Li Wensheng, Zeng Lingzhe, Gao Chengying, Liu Ning
IEEE Trans Vis Comput Graph. 2025 Sep;31(9):5494-5506. doi: 10.1109/TVCG.2024.3454467.
While numerous studies have explored NeRF-based novel view synthesis for dynamic humans, they often require training that exceeds several hours, limiting their practicality. Efforts to improve training efficiency have also encountered challenges because it is hard to optimize non-rigid transformations, thus leading to coarse renderings. In this work, we introduce an innovative approach for efficiently learning and integrating neural human representations. To achieve this, we propose a comprehensive utilization of the features stored in both canonical and observational spaces, facilitated through a collaborative refinement process that integrates canonical representations with observational details. Specifically, we initially propose decomposing high-dimensional multi-space feature volume into several feature planes, subsequently utilizing matrix multiplication to explicitly establish the correlations between different planes. This enables the simultaneous optimization of their counterparts across all dimensions by optimizing interpolated features, efficiently integrating associated details, and accelerating the rate of convergence. Additionally, we use the proposed collaborative refinement process to iteratively enhance the canonical representation. By integrating multi-space representations, we further facilitate the co-optimization of multiple frames' time-dependent observations. Experiments demonstrate that our method can achieve high-quality free-viewpoint renderings within nearly 5 minutes of optimization. Compared to state-of-the-art approaches, our results show more realistic rendering details, marking a significant advancement in both performance and efficiency.

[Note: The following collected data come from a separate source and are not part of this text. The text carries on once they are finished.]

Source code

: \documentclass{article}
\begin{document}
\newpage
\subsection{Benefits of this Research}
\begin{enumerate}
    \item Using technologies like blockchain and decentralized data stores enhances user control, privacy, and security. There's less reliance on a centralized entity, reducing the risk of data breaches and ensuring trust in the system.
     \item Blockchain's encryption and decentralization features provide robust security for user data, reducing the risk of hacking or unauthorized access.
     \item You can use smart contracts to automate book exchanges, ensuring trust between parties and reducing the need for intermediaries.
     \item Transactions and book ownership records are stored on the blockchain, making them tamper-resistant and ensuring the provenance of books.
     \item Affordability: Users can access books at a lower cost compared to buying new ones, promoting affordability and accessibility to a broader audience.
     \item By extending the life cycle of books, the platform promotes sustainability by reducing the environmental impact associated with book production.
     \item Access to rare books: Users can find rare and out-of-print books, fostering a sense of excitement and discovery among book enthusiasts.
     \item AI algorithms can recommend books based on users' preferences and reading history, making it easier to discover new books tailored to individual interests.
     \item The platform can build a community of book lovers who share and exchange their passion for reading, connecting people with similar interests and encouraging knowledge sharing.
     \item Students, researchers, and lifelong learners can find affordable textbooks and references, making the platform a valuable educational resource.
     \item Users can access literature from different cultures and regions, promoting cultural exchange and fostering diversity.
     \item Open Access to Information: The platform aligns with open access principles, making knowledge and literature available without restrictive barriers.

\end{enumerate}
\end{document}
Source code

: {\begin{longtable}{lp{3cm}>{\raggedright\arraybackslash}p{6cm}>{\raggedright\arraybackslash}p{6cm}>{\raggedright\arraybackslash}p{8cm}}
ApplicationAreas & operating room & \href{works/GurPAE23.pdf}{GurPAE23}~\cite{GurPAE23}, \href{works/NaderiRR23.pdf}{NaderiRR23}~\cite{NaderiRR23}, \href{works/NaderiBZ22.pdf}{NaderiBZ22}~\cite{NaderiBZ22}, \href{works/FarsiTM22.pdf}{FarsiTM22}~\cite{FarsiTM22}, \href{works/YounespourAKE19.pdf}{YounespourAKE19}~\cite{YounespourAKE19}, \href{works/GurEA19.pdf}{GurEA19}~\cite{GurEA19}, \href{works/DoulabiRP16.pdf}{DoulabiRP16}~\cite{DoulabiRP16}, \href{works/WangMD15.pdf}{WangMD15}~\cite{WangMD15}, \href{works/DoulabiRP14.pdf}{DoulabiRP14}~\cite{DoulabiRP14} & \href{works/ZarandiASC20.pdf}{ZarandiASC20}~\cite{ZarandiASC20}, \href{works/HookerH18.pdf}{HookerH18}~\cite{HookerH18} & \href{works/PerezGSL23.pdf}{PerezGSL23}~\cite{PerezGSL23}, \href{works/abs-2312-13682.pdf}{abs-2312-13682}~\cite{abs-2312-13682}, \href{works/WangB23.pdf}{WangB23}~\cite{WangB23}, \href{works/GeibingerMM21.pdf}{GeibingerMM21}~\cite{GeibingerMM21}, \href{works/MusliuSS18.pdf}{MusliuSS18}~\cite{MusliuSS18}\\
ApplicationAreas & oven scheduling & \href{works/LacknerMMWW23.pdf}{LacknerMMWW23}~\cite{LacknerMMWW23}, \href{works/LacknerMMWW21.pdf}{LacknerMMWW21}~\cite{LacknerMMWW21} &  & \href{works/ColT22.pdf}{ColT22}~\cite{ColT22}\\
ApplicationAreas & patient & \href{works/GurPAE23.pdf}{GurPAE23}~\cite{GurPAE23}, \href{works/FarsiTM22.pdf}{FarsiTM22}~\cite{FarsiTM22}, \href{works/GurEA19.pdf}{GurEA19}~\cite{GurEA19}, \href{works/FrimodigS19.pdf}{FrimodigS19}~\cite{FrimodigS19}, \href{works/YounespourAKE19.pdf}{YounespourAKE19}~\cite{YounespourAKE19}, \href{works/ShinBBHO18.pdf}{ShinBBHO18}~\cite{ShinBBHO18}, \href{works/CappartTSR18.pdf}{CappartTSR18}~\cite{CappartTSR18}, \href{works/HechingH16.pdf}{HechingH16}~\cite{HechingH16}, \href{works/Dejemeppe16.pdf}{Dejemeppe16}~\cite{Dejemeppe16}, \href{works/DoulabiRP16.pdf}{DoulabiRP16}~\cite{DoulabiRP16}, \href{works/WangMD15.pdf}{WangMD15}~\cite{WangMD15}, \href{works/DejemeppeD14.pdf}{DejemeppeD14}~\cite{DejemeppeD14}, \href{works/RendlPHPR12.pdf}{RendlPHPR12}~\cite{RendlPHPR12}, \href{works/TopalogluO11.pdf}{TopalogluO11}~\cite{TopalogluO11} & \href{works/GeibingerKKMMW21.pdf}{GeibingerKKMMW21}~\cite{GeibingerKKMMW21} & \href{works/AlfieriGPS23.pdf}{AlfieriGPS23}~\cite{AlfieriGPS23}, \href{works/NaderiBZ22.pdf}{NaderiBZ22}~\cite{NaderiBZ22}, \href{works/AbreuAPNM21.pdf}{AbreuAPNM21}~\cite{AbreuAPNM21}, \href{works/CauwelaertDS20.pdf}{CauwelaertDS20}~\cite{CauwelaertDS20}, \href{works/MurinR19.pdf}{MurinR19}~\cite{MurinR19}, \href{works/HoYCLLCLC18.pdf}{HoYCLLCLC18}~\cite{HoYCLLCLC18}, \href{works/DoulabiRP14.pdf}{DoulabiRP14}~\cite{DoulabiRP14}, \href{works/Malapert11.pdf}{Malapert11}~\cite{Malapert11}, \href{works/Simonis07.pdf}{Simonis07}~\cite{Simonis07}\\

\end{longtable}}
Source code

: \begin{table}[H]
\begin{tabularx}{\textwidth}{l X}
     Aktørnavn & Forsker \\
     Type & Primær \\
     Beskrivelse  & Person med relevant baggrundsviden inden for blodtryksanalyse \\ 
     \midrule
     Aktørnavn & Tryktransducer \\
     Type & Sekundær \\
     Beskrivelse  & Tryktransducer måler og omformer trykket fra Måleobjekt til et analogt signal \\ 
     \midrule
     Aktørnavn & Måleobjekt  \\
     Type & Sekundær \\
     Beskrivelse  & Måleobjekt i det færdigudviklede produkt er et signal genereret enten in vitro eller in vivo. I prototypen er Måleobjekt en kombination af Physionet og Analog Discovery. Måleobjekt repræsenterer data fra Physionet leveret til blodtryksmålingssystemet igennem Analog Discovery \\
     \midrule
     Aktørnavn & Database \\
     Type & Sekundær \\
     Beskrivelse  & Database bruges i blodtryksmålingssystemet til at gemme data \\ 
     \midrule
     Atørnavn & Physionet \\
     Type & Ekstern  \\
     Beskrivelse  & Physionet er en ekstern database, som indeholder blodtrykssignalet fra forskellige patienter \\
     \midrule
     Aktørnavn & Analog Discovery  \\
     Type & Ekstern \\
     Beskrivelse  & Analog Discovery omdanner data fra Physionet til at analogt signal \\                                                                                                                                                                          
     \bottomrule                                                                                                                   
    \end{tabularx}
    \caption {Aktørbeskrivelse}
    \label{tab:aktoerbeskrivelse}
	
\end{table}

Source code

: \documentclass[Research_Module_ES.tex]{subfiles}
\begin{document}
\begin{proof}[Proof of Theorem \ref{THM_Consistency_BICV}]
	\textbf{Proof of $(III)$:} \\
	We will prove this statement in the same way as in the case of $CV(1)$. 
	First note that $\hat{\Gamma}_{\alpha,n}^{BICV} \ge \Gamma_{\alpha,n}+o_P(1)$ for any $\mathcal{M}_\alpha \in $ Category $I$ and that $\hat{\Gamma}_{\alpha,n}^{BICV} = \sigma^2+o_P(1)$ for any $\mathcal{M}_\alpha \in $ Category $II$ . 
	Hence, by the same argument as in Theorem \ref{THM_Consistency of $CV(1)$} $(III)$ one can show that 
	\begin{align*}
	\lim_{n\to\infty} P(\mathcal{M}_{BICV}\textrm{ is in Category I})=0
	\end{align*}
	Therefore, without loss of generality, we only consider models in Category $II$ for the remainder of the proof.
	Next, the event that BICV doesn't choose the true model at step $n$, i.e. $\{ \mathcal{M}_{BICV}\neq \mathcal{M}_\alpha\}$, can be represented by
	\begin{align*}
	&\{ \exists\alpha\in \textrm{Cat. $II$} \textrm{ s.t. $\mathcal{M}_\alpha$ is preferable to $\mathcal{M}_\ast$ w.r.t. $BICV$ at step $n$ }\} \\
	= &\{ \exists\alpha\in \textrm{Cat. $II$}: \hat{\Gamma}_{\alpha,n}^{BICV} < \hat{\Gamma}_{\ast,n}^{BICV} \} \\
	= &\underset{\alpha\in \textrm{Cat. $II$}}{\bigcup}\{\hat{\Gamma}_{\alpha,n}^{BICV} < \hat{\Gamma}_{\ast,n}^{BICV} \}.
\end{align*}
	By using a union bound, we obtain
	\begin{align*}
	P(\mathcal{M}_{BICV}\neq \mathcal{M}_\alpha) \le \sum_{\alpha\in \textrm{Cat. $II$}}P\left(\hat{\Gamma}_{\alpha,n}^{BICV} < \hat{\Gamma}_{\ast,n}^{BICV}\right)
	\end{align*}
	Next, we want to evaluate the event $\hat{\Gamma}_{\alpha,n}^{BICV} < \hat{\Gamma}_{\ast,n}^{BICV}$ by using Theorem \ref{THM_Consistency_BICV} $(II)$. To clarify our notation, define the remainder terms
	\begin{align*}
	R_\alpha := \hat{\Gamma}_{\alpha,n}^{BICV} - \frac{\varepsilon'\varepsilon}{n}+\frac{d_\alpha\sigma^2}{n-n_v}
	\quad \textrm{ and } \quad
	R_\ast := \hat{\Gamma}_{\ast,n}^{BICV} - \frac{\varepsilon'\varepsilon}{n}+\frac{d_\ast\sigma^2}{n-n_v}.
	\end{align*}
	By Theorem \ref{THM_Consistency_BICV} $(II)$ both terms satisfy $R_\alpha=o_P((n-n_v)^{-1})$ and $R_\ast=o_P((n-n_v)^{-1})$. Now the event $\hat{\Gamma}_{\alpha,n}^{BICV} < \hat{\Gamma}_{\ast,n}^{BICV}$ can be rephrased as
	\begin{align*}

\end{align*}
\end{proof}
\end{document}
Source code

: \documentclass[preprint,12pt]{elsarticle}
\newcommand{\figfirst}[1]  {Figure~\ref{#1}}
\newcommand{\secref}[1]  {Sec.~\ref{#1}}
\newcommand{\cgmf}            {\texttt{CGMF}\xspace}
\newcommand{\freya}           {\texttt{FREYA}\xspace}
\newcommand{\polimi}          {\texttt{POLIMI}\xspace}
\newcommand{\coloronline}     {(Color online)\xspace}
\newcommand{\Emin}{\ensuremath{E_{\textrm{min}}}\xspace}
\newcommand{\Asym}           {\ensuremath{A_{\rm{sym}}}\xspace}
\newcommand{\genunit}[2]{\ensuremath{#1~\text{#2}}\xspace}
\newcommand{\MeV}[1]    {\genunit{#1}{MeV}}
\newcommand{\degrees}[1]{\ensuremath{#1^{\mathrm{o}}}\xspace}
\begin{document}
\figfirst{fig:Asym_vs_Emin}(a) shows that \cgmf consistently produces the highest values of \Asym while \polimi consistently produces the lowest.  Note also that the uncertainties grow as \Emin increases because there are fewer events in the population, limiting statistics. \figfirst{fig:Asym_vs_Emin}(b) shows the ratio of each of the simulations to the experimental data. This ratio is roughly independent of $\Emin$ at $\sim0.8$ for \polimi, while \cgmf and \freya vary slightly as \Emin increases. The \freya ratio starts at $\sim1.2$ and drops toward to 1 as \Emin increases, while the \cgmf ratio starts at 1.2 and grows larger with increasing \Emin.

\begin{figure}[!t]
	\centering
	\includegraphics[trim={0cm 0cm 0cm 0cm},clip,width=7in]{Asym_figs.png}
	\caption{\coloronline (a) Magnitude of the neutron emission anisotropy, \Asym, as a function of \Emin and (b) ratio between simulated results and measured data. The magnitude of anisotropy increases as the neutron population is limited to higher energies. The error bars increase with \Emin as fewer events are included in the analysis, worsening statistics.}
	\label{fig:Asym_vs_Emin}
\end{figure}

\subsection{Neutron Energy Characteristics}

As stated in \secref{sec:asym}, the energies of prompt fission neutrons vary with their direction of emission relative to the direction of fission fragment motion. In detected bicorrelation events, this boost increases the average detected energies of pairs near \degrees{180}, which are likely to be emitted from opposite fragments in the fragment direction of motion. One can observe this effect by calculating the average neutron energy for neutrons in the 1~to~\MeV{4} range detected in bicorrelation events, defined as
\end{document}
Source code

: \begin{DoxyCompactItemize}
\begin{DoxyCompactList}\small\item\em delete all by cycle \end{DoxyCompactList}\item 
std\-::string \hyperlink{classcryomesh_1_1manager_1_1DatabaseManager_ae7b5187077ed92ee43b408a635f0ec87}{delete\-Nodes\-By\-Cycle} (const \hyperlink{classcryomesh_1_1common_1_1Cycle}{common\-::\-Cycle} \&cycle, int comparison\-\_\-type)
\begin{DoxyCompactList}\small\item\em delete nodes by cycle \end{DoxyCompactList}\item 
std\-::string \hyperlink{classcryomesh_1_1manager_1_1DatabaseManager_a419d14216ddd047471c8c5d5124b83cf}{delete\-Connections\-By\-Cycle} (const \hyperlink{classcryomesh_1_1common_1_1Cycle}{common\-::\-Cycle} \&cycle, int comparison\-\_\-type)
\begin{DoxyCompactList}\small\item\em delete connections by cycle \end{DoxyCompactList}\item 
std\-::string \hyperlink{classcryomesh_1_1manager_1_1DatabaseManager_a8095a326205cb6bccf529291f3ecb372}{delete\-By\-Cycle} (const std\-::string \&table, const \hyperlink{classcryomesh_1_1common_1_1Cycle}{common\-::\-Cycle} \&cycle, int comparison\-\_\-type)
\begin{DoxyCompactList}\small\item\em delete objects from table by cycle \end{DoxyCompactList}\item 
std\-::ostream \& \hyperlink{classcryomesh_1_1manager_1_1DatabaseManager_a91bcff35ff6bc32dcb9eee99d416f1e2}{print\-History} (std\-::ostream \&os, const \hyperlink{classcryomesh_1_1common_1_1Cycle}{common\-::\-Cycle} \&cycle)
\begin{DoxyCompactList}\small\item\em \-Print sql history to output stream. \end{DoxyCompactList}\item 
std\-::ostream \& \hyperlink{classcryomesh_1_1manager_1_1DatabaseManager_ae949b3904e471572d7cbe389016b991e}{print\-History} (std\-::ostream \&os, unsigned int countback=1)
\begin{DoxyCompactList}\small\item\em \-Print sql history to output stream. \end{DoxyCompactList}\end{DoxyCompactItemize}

虽然众多研究探索了基于神经辐射场(NeRF)的动态人体新视角合成,但它们通常需要超过数小时的训练,这限制了其实用性。提高训练效率的努力也遇到了挑战,因为难以优化非刚性变换,从而导致渲染效果粗糙。在这项工作中,我们引入了一种创新方法,用于高效地学习和整合神经人体表示。为此,我们建议通过一个将规范表示与观察细节相结合的协作细化过程,全面利用存储在规范空间和观察空间中的特征。具体而言,我们首先提出将高维多空间特征体分解为几个特征平面,随后利用矩阵乘法明确建立不同平面之间的相关性。这通过优化插值特征、有效整合相关细节并加快收敛速度,实现了在所有维度上同时优化其对应部分。此外,我们使用所提出的协作细化过程来迭代增强规范表示。通过整合多空间表示,我们进一步促进了多帧时间相关观察的协同优化。实验表明,我们的方法可以在近5分钟的优化时间内实现高质量的自由视角渲染。与现有方法相比,我们的结果显示出更逼真的渲染细节,标志着在性能和效率方面都有显著进步。